Matynia od dziecka uprawiał sport. - To był pomysł taty. Nie chciał żeby przychodziły mi do głowy jakieś niemądre rzeczy. Uprawiałem judo, później piłkę ręczną, ale wybrałem gimnazjum o profilu piłkarskim. Doświadczenia z piłki ręcznej mi pomogły, bo nauczyłem się takich elementów jak balans ciała czy zmylenie rywala - opowiada lewy obrońca Pogoni.
W gimnazjum pojawiły się problemy, kiedy zaczął odstawać od kolegów wzrostem i masą ciała.

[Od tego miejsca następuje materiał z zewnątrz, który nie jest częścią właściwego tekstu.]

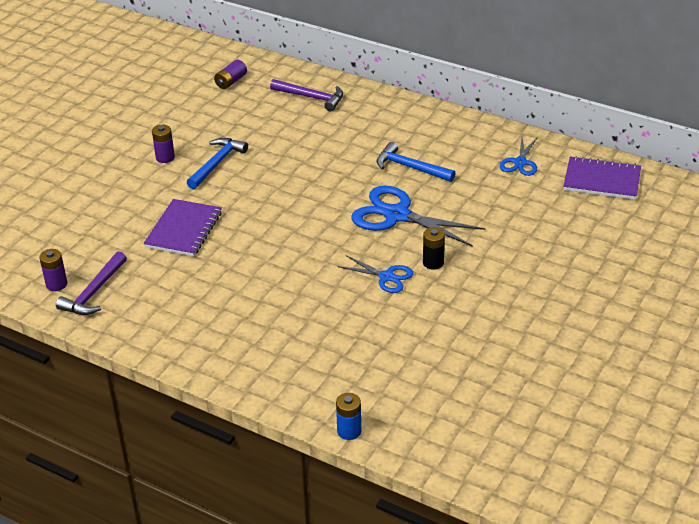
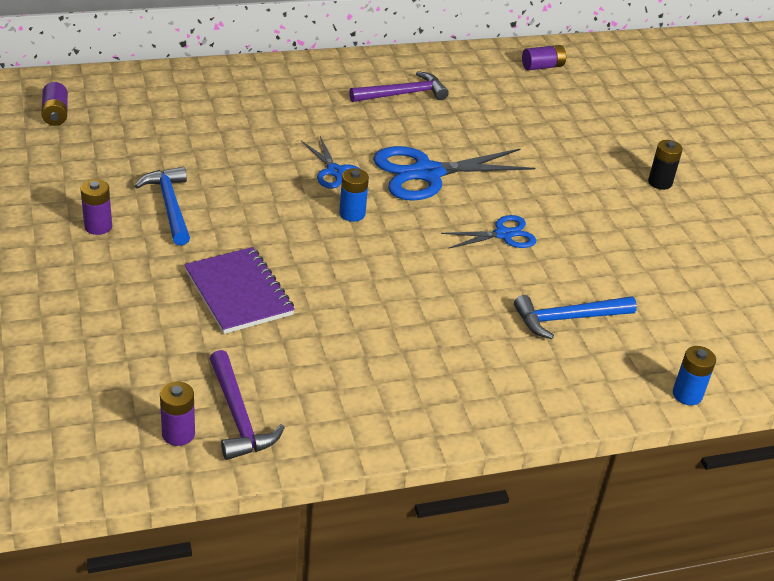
camera: 50 degrees left, 0 degrees up
purple hammer [270,79,343,111] -> purple hammer moved to [349,71,449,102]
blue hammer [376,142,455,182] -> blue hammer moved to [514,295,637,339]
black battery [423,227,445,270] -> black battery moved to [648,140,683,190]
blue scissors [499,137,538,176] -> blue scissors moved to [301,136,360,189]
purple notebook [563,156,641,200] -> purple battery [522,45,566,70]
none -> blue battery [339,168,369,222]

- Inni podrośli, nabrali mięśni a ja zostałem chuderlakiem. W II klasie gimnazjum straciłem miejsce w reprezentacji województwa, ale z drugiej strony gra przeciwko silniejszym dużo mi dała - podkreśla Matynia.
Wreszcie Hubert podrósł jak należy. Jego obecny wzrost 181 cm przy wadze 71 kg i bardzo dobrej koordynacji ruchowej wydaje się prawie idealny. W Ekstraklasie zadebiutował już w 2014 roku, ale krótko potem doznał ciężkiej kontuzji zerwania więzadeł krzyżowych i uszkodzenia łękotki.
- Nie zwątpiłem, że wrócę do piłki - wspomina trudny okres. - Sport jest dla mnie za piękny, żeby się poddać. Po wyleczeniu kontuzji pracowałem bardzo ciężko, ale nie udało się zdążyć na finały Euro U-21 w Polsce, co było moim celem, bo wcześniej grałem w drużynie trenera Dorny. Mocno to przeżyłem, ale z czasem uświadomiłem sobie, że nie mogłem zrobić nic więcej.
Bardzo chwali sobie współpracę z trenerem Pogoni Kostą Runjaiciem.
- Od początku wierzył we mnie. Powiedział czego oczekuje i pokazał statystyki tych najlepszych. Bardzo wspierał mnie duchowo, bo wiedział o mojej kontuzji i przerwie w grze - dodaje Matynia, który wzoruje się na lewym obrońcy Realu. - Najbardziej inspiruje mnie gra Marcelo - zdradza. - Powołanie do kadry bardzo mnie zmotywowało. Wiem, że na pozycji lewego obrońcy jest deficyt, ale chcę udowodnić, że nieprzypadkowo znalazłem się w reprezentacji - kończy ambitny obrońca Pogoni.